**What you are asked to do**. For the records below, give the number of lines containing the word "source" and no other text.

**Dataset records**.
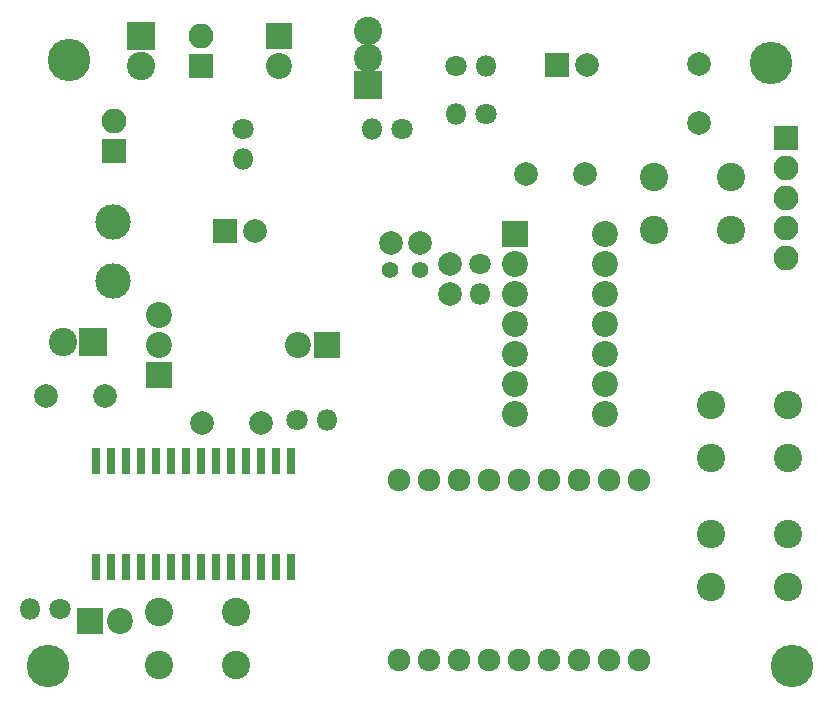
<source format=gts>
G04 #@! TF.FileFunction,Soldermask,Top*
%FSLAX46Y46*%
G04 Gerber Fmt 4.6, Leading zero omitted, Abs format (unit mm)*
G04 Created by KiCad (PCBNEW 4.0.7) date 06/25/18 21:51:06*
%MOMM*%
%LPD*%
G01*
G04 APERTURE LIST*
%ADD10C,0.150000*%
%ADD11C,1.924000*%
%ADD12C,1.800000*%
%ADD13O,1.800000X1.800000*%
%ADD14C,2.400000*%
%ADD15C,3.600000*%
%ADD16R,0.800000X2.270000*%
%ADD17R,2.200000X2.200000*%
%ADD18C,2.200000*%
%ADD19R,2.000000X2.000000*%
%ADD20C,2.000000*%
%ADD21R,2.400000X2.400000*%
%ADD22R,2.100000X2.100000*%
%ADD23O,2.100000X2.100000*%
%ADD24C,1.400000*%
%ADD25C,3.000000*%
G04 APERTURE END LIST*
D10*
D11*
X74422000Y-70866000D03*
X71882000Y-70866000D03*
X69342000Y-70866000D03*
X66802000Y-70866000D03*
X64262000Y-70866000D03*
X76962000Y-70866000D03*
X79502000Y-70866000D03*
X82042000Y-70866000D03*
X84582000Y-70866000D03*
X74422000Y-86106000D03*
X71882000Y-86106000D03*
X69342000Y-86106000D03*
X66802000Y-86106000D03*
X64262000Y-86106000D03*
X76962000Y-86106000D03*
X79502000Y-86106000D03*
X82042000Y-86106000D03*
X84582000Y-86106000D03*
D12*
X71628000Y-39878000D03*
D13*
X69088000Y-39878000D03*
D14*
X90678000Y-79938000D03*
X90678000Y-75438000D03*
X97178000Y-79938000D03*
X97178000Y-75438000D03*
D15*
X97536000Y-86614000D03*
D16*
X38608000Y-78232000D03*
X39878000Y-78232000D03*
X41148000Y-78232000D03*
X42418000Y-78232000D03*
X43688000Y-78232000D03*
X44958000Y-78232000D03*
X46228000Y-78232000D03*
X47498000Y-78232000D03*
X48768000Y-78232000D03*
X50038000Y-78232000D03*
X51308000Y-78232000D03*
X52578000Y-78232000D03*
X53848000Y-78232000D03*
X55118000Y-78232000D03*
X55118000Y-69232000D03*
X53848000Y-69232000D03*
X52578000Y-69232000D03*
X51308000Y-69232000D03*
X50038000Y-69232000D03*
X48768000Y-69232000D03*
X47498000Y-69232000D03*
X46228000Y-69232000D03*
X44958000Y-69232000D03*
X43688000Y-69232000D03*
X42418000Y-69232000D03*
X41148000Y-69232000D03*
X39878000Y-69232000D03*
X38608000Y-69232000D03*
D17*
X43942000Y-61976000D03*
D18*
X43942000Y-59436000D03*
X43942000Y-56896000D03*
D19*
X49530000Y-49784000D03*
D20*
X52030000Y-49784000D03*
D14*
X90678000Y-69016000D03*
X90678000Y-64516000D03*
X97178000Y-69016000D03*
X97178000Y-64516000D03*
X43942000Y-86542000D03*
X43942000Y-82042000D03*
X50442000Y-86542000D03*
X50442000Y-82042000D03*
D19*
X77597000Y-35750500D03*
D20*
X80097000Y-35750500D03*
X80000000Y-45000000D03*
X75000000Y-45000000D03*
X89662000Y-40640000D03*
X89662000Y-35640000D03*
X66040000Y-50800000D03*
X63540000Y-50800000D03*
X68580000Y-55118000D03*
X68580000Y-52618000D03*
X39370000Y-63754000D03*
X34370000Y-63754000D03*
D17*
X58166000Y-59436000D03*
D18*
X55666000Y-59436000D03*
D17*
X54102000Y-33274000D03*
D18*
X54102000Y-35774000D03*
D21*
X42418000Y-33274000D03*
D14*
X42418000Y-35814000D03*
D21*
X38354000Y-59182000D03*
D14*
X35814000Y-59182000D03*
D22*
X40068500Y-43053000D03*
D23*
X40068500Y-40513000D03*
D22*
X47498000Y-35814000D03*
D23*
X47498000Y-33274000D03*
D22*
X97028000Y-41910000D03*
D23*
X97028000Y-44450000D03*
X97028000Y-46990000D03*
X97028000Y-49530000D03*
X97028000Y-52070000D03*
D17*
X38100000Y-82804000D03*
D18*
X40640000Y-82804000D03*
D21*
X61595000Y-37465000D03*
D14*
X61595000Y-35165000D03*
X61595000Y-32865000D03*
D12*
X51054000Y-41148000D03*
D13*
X51054000Y-43688000D03*
D12*
X64516000Y-41148000D03*
D13*
X61976000Y-41148000D03*
D12*
X69088000Y-35814000D03*
D13*
X71628000Y-35814000D03*
D12*
X71120000Y-52578000D03*
D13*
X71120000Y-55118000D03*
D12*
X35560000Y-81788000D03*
D13*
X33020000Y-81788000D03*
D14*
X85852000Y-49712000D03*
X85852000Y-45212000D03*
X92352000Y-49712000D03*
X92352000Y-45212000D03*
D17*
X74000000Y-50000000D03*
D18*
X74000000Y-52540000D03*
X74000000Y-55080000D03*
X74000000Y-57620000D03*
X74000000Y-60160000D03*
X74000000Y-62700000D03*
X74000000Y-65240000D03*
X81620000Y-65240000D03*
X81620000Y-62700000D03*
X81620000Y-60160000D03*
X81620000Y-57620000D03*
X81620000Y-55080000D03*
X81620000Y-52540000D03*
X81620000Y-50000000D03*
D24*
X63500000Y-53086000D03*
X66040000Y-53086000D03*
D12*
X55626000Y-65786000D03*
D13*
X58166000Y-65786000D03*
D25*
X40000000Y-49000000D03*
X40000000Y-54000000D03*
D20*
X52578000Y-66040000D03*
X47578000Y-66040000D03*
D15*
X95758000Y-35560000D03*
X36322000Y-35306000D03*
X34544000Y-86614000D03*
M02*

</source>
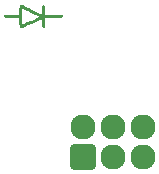
<source format=gbr>
G04 #@! TF.GenerationSoftware,KiCad,Pcbnew,(6.0.1)*
G04 #@! TF.CreationDate,2022-06-04T21:41:08-05:00*
G04 #@! TF.ProjectId,Bsides-KC-2021-SAO-BP,42736964-6573-42d4-9b43-2d323032312d,rev?*
G04 #@! TF.SameCoordinates,Original*
G04 #@! TF.FileFunction,Soldermask,Top*
G04 #@! TF.FilePolarity,Negative*
%FSLAX46Y46*%
G04 Gerber Fmt 4.6, Leading zero omitted, Abs format (unit mm)*
G04 Created by KiCad (PCBNEW (6.0.1)) date 2022-06-04 21:41:08*
%MOMM*%
%LPD*%
G01*
G04 APERTURE LIST*
G04 Aperture macros list*
%AMRoundRect*
0 Rectangle with rounded corners*
0 $1 Rounding radius*
0 $2 $3 $4 $5 $6 $7 $8 $9 X,Y pos of 4 corners*
0 Add a 4 corners polygon primitive as box body*
4,1,4,$2,$3,$4,$5,$6,$7,$8,$9,$2,$3,0*
0 Add four circle primitives for the rounded corners*
1,1,$1+$1,$2,$3*
1,1,$1+$1,$4,$5*
1,1,$1+$1,$6,$7*
1,1,$1+$1,$8,$9*
0 Add four rect primitives between the rounded corners*
20,1,$1+$1,$2,$3,$4,$5,0*
20,1,$1+$1,$4,$5,$6,$7,0*
20,1,$1+$1,$6,$7,$8,$9,0*
20,1,$1+$1,$8,$9,$2,$3,0*%
G04 Aperture macros list end*
%ADD10O,2.127200X2.127200*%
%ADD11RoundRect,0.200000X-0.863600X0.863600X-0.863600X-0.863600X0.863600X-0.863600X0.863600X0.863600X0*%
%ADD12C,2.127200*%
G04 APERTURE END LIST*
G04 #@! TO.C,G\u002A\u002A\u002A*
G36*
X146110181Y-121194622D02*
G01*
X146110181Y-120742128D01*
X145446523Y-120742128D01*
X145156081Y-120740739D01*
X144965434Y-120734045D01*
X144853725Y-120718253D01*
X144800094Y-120689570D01*
X144783682Y-120644204D01*
X144782866Y-120621463D01*
X144790503Y-120568655D01*
X144827320Y-120533992D01*
X144914177Y-120513681D01*
X145071932Y-120503930D01*
X145321445Y-120500946D01*
X145446523Y-120500797D01*
X146110181Y-120500797D01*
X146110181Y-120048303D01*
X146117795Y-119816735D01*
X146138560Y-119658278D01*
X146169364Y-119595987D01*
X146171268Y-119595809D01*
X146243168Y-119621655D01*
X146403452Y-119693196D01*
X146632944Y-119801434D01*
X146912468Y-119937375D01*
X147136589Y-120048681D01*
X148040823Y-120501553D01*
X148040823Y-120078847D01*
X148044073Y-119856782D01*
X148058730Y-119729523D01*
X148092157Y-119671280D01*
X148151717Y-119656264D01*
X148161488Y-119656142D01*
X148224901Y-119667536D01*
X148261230Y-119718919D01*
X148277845Y-119836091D01*
X148282119Y-120044853D01*
X148282153Y-120078470D01*
X148282153Y-120500797D01*
X149036310Y-120500797D01*
X149349286Y-120501896D01*
X149561204Y-120507284D01*
X149691667Y-120520097D01*
X149760275Y-120543472D01*
X149786631Y-120580544D01*
X149790466Y-120621463D01*
X149783598Y-120671539D01*
X149749924Y-120705446D01*
X149669842Y-120726320D01*
X149523752Y-120737297D01*
X149292052Y-120741514D01*
X149036310Y-120742128D01*
X148282153Y-120742128D01*
X148282153Y-121194622D01*
X148279193Y-121426224D01*
X148265979Y-121562136D01*
X148236014Y-121627270D01*
X148182799Y-121646543D01*
X148164131Y-121647116D01*
X148100965Y-121633491D01*
X148062802Y-121575535D01*
X148041306Y-121447628D01*
X148028383Y-121229904D01*
X148010656Y-120812693D01*
X147141999Y-121229904D01*
X146841199Y-121372022D01*
X146575042Y-121493353D01*
X146363973Y-121584921D01*
X146228440Y-121637749D01*
X146191762Y-121647116D01*
X146147488Y-121614401D01*
X146121632Y-121504236D01*
X146113221Y-121342407D01*
X146351512Y-121342407D01*
X146788923Y-121142345D01*
X147047991Y-121021718D01*
X147309830Y-120896356D01*
X147518532Y-120793034D01*
X147521650Y-120791442D01*
X147816968Y-120640600D01*
X147106988Y-120299202D01*
X146841057Y-120172118D01*
X146616899Y-120066493D01*
X146455488Y-119992099D01*
X146377795Y-119958708D01*
X146374260Y-119957805D01*
X146365294Y-120014162D01*
X146357994Y-120167336D01*
X146353141Y-120393485D01*
X146351512Y-120650106D01*
X146351512Y-121342407D01*
X146113221Y-121342407D01*
X146110943Y-121298589D01*
X146110181Y-121194622D01*
G37*
G04 #@! TD*
D10*
G04 #@! TO.C,X1*
X151482100Y-130017200D03*
D11*
X151482100Y-132557200D03*
D10*
X154022100Y-130017200D03*
X154022100Y-132557200D03*
D12*
X156562100Y-130017200D03*
X156562100Y-132557200D03*
G04 #@! TD*
M02*

</source>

**Answer for this exercise**. 4